Le mot « tous » exprime sans doute un optimisme excessif : des criminels, des voyous réfractaires à toute amélioration, ne sont pas irremplaçables , même aux yeux de leur famille ; de même, des enfants ne le sont que potentiellement, par l'espérance qu'ils incarnent. Les droits de l'homme accordent à tout homme les prérogatives de la personne, avec des droits et une dignité imprescriptibles, mais cette dignité demande encore à être fondée. La diversité caractéristique de l'humanité va en réalité très au-delà de la seule diversité génétique ou culturelle, et elle tient à ce que chaque être humain parvenu à maturité est le dépositaire d'une expérience de la vie unique, liée à la singularité et d'une certaine manière à la solitude de sa place dans le monde, qui fait que personne ne peut vivre sa vie à sa place. Cette expérience unique, encore faut-il qu'il en témoigne et qu'elle contribue à enrichir l'expérience collective , le fond commun, et c'est à cette condition seule que chacun peut-être tenu par les autres comme irremplaçable.

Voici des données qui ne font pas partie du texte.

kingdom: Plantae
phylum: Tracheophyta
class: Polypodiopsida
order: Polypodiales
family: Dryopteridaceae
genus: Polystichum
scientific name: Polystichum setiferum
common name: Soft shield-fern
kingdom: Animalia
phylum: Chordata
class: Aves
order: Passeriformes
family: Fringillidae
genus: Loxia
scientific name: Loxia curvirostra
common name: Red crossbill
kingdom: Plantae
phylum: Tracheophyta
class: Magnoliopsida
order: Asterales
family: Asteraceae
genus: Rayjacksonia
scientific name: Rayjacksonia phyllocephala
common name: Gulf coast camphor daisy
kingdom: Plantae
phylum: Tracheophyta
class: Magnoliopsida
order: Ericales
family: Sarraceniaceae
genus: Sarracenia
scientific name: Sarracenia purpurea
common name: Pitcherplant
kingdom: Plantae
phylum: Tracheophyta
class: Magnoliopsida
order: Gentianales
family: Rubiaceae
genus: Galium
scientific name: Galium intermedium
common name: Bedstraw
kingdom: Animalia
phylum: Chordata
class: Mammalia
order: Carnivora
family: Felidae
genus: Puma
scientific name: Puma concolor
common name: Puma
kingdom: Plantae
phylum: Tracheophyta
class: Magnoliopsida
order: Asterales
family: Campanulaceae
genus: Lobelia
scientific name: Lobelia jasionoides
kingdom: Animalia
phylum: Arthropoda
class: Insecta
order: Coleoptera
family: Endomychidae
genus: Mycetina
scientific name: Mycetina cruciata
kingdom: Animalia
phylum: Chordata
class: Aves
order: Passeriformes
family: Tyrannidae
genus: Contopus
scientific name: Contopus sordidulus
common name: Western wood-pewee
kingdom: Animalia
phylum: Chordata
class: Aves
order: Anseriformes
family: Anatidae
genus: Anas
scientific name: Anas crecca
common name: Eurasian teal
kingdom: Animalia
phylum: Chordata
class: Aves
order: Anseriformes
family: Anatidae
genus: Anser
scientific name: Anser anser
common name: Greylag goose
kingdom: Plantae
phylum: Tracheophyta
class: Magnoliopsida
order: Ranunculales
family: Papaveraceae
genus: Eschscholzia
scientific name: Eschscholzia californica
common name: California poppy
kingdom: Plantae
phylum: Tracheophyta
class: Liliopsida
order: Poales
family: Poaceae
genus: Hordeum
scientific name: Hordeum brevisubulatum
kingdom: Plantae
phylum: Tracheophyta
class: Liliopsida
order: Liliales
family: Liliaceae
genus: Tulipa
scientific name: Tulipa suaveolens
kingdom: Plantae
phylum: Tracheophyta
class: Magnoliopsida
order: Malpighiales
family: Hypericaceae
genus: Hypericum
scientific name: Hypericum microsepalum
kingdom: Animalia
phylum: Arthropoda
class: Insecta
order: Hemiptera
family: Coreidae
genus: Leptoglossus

Des institutions démocratiques éclairées, qui encouragent au débat et au dialogue, ont vocation à y aider ; mais il faut aussi une volonté commune, et pour chacun de ceux qui participent à la vie publique, la conscience de la valeur de leur contribution. Dans les conditions actuelles de la vie démocratique, ces préalables sont loin d'être remplies, le personnel politique est suspect d'écarter le peuple du débat, et bien des gens, qui ont le sentiment de n'être pas écoutés, se replient sur la vie privée, là où ils ont une chance de se sentir en effet irremplaçables. Il y a là une mutilation à laquelle n'échappent guère que ceux qui, tels les écrivains, et à leurs risques et périls, administrent la preuve que ce qu'ils ont à communiquer au monde est absolument singulier et ne peut être effectué par personne d'autre à leur place.
Il y a ainsi une richesse de la vie sociale qui reste largement potentielle et sous-exploitée.
Dans les faits, la plupart d'entre nous restent, socialement parlant, largement remplaçables, parce que la contribution qu'ils apportent à la société n'a rien d'originale et pourrait être aussi bien fournie par quelqu'un d'autre. Mais, si la personnalité sociale reste largement sous-développée, cela ne prouve rien quant aux possibilités de la personne humaine, même si la conception de la société qui fait de chacun de ses membres des êtres irremplaçables a quelque chose d'idéal, et qui ne sera peut-être jamais réalisé.